SUPPLIED MATERIAL.
───

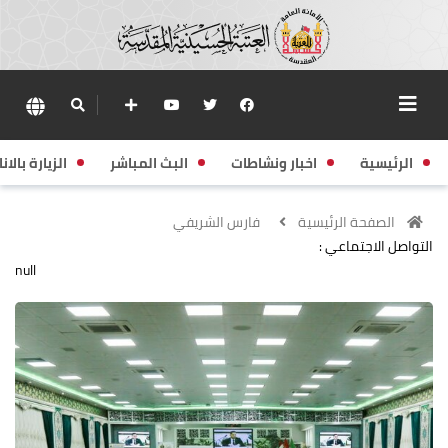
الرئيسية
اخبار ونشاطات
البث المباشر
الزيارة بالانا
الصفحة الرئيسية
فارس الشريفي
التواصل الاجتماعي :
null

───

WHAT TO DO.
Reproduce every line above word for word, omitting the pictures.

TASK ANSWER.
الرئيسية
اخبار ونشاطات
البث المباشر
الزيارة بالانا
الصفحة الرئيسية
فارس الشريفي
التواصل الاجتماعي :
null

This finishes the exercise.